9 July 2011: Fifth Paroxysm of 2011 at South East Crater
After one week of irregular and minor Strombolian activity, the New South East Cone erupted the most violent lava fountains of the first five paroxysms of 2011. Thanks to the help and experience of the alpine guides of Etna Sud and logistic support by Funivia dell'Etna, Marco Fulle and Tom Pfeiffer had the rare opportunity to observe the entire paroxysm at close range (distance of about 1km only). The lava fountains were so intensive that Marco could clearly feet their radiative heat despite the high temperature of a Sicilian summer day. The focal length of the lenses used is given (DSLR, 16x24mm sensor). All times are local (GMT +2hr).

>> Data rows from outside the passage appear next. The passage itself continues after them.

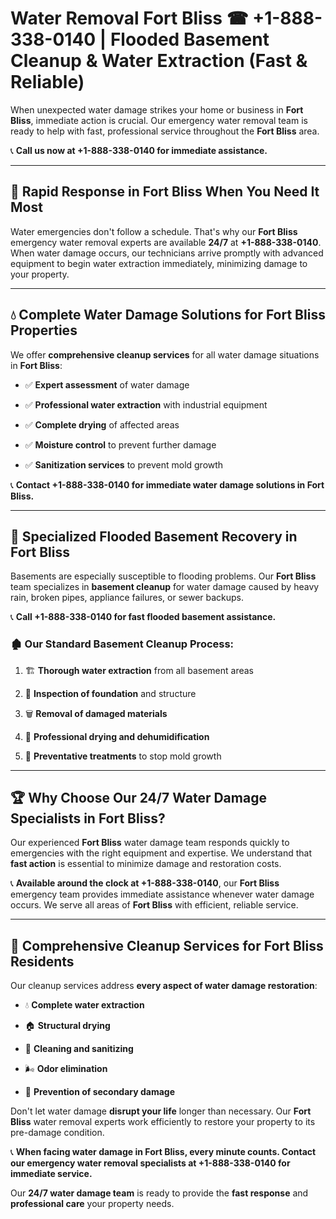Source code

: # Water Removal Fort Bliss ☎ +1-888-338-0140 | Flooded Basement Cleanup & Water Extraction (Fast & Reliable)

When unexpected water damage strikes your home or business in **Fort Bliss**, immediate action is crucial. Our emergency water removal team is ready to help with fast, professional service throughout the **Fort Bliss** area. 

📞 **Call us now at +1-888-338-0140 for immediate assistance.**
---
## 🚀 Rapid Response in Fort Bliss When You Need It Most
Water emergencies don't follow a schedule. That's why our **Fort Bliss** emergency water removal experts are available **24/7** at **+1-888-338-0140**. When water damage occurs, our technicians arrive promptly with advanced equipment to begin water extraction immediately, minimizing damage to your property.
---
## 💧 Complete Water Damage Solutions for Fort Bliss Properties
We offer **comprehensive cleanup services** for all water damage situations in **Fort Bliss**:
- ✅ **Expert assessment** of water damage  
- ✅ **Professional water extraction** with industrial equipment  
- ✅ **Complete drying** of affected areas  
- ✅ **Moisture control** to prevent further damage  
- ✅ **Sanitization services** to prevent mold growth  
📞 **Contact +1-888-338-0140 for immediate water damage solutions in Fort Bliss.**
---
## 🌊 Specialized Flooded Basement Recovery in Fort Bliss
Basements are especially susceptible to flooding problems. Our **Fort Bliss** team specializes in **basement cleanup** for water damage caused by heavy rain, broken pipes, appliance failures, or sewer backups. 
📞 **Call +1-888-338-0140 for fast flooded basement assistance.**
### 🏚️ Our Standard Basement Cleanup Process:
1. 🏗️ **Thorough water extraction** from all basement areas  
2. 🔎 **Inspection of foundation** and structure  
3. 🗑️ **Removal of damaged materials**  
4. 💨 **Professional drying and dehumidification**  
5. 🚫 **Preventative treatments** to stop mold growth  
---
## 🏆 Why Choose Our 24/7 Water Damage Specialists in Fort Bliss?
Our experienced **Fort Bliss** water damage team responds quickly to emergencies with the right equipment and expertise. We understand that **fast action** is essential to minimize damage and restoration costs.
📞 **Available around the clock at +1-888-338-0140**, our **Fort Bliss** emergency team provides immediate assistance whenever water damage occurs. We serve all areas of **Fort Bliss** with efficient, reliable service.
---
## 🧹 Comprehensive Cleanup Services for Fort Bliss Residents
Our cleanup services address **every aspect of water damage restoration**:
- 💧 **Complete water extraction**  
- 🏠 **Structural drying**  
- 🧼 **Cleaning and sanitizing**  
- 🌬️ **Odor elimination**  
- 🚫 **Prevention of secondary damage**  
Don't let water damage **disrupt your life** longer than necessary. Our **Fort Bliss** water removal experts work efficiently to restore your property to its pre-damage condition.
📞 **When facing water damage in Fort Bliss, every minute counts. Contact our emergency water removal specialists at +1-888-338-0140 for immediate service.**
Our **24/7 water damage team** is ready to provide the **fast response** and **professional care** your property needs.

f=300mm, 12h20pm. A small lava bubble bursts as the Strombolian activity increases.
f=85mm, 1h15pm. The lava flow at the onset of the paroxysm. RAI cameraman at lower right.
f=135mm, 3h45pm. The first lava fountains rise above the rim of the New South East Crater.
f=135mm, 3h45pm. Most lava is erupted in our direction, creating major impacts on the crater flanks.
f=85mm, 3h55pm. The lava jets directed towards Torre del Filosofo become more and more intense.
f=135mm, 4h10pm. Suddenly continuous fountains of liquid lava rise in the sky.
f=135mm, 4h20pm. Fountains of incandescent lava are ejected in all directions.
f=85mm, 4h20pm. A column of billowing ash and millions of bombs rise one km high!
f=24mm, 4h20pm. A core of liquid, incandescent lava is surrounded by thick black ash.
f=135mm, 4h25pm. Impacts come closer and closer to our position and many bombs crash on Sudestino.
f=135mm, 4h30pm. Millions of bombs fall from the sky and impact behind the cone of 1971 flank eruption.
f=135mm, 4h30pm. Glowing and grey bombs fly in a sky obscured by a colossal ash column.
f=135mm, 4h35pm. Sprays of liquid red lava continue to rise from the South East Crater.
f=70mm, 5h00pm. The last lava fountains during the rapid decline of the paroxysm.
Etna guides observing the spectacle.
Tom Pfeiffer of VolcanoDiscovery is impressed by the ash column and tephra fall.